Exercise requirements: Update the records below by replacing every "chart" with "graph" and leaving everything else unchanged. Leave the pictures out.

□ □ □ □ □

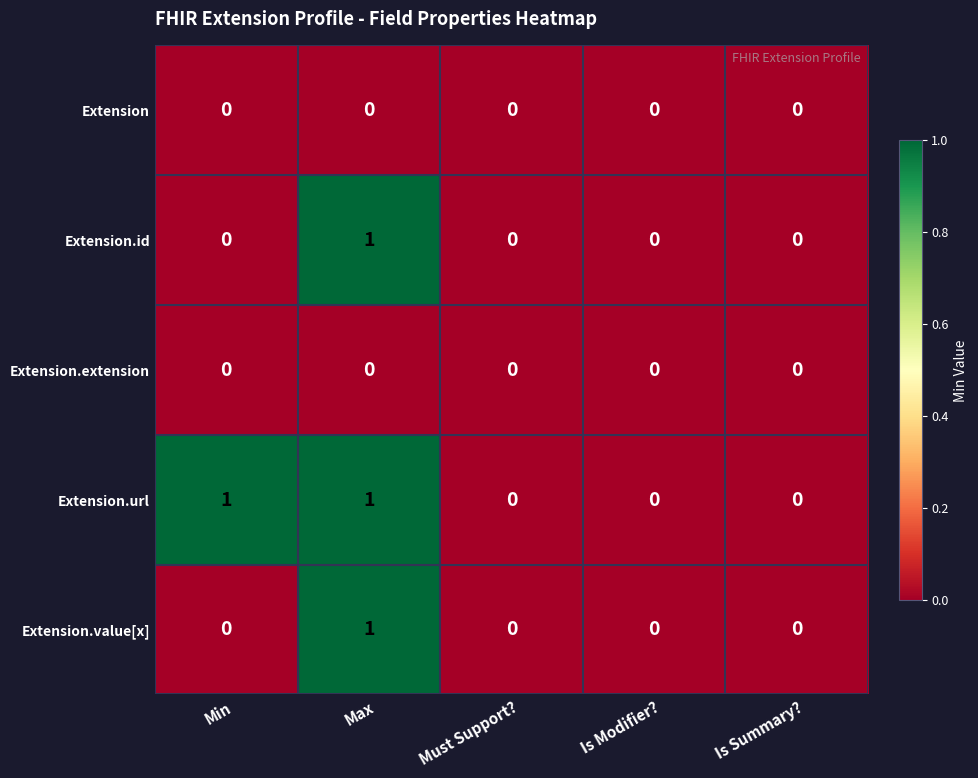

Reading right to left, list all the values displayed in this chart.

Extension: 0	0	0	0	0
Extension.id: 0	0	0	1	0
Extension.extension: 0	0	0	0	0
Extension.url: 0	0	0	1	1
Extension.value[x]: 0	0	0	1	0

□ □ □ □ □

Result below:
Reading right to left, list all the values displayed in this graph.

Extension: 0	0	0	0	0
Extension.id: 0	0	0	1	0
Extension.extension: 0	0	0	0	0
Extension.url: 0	0	0	1	1
Extension.value[x]: 0	0	0	1	0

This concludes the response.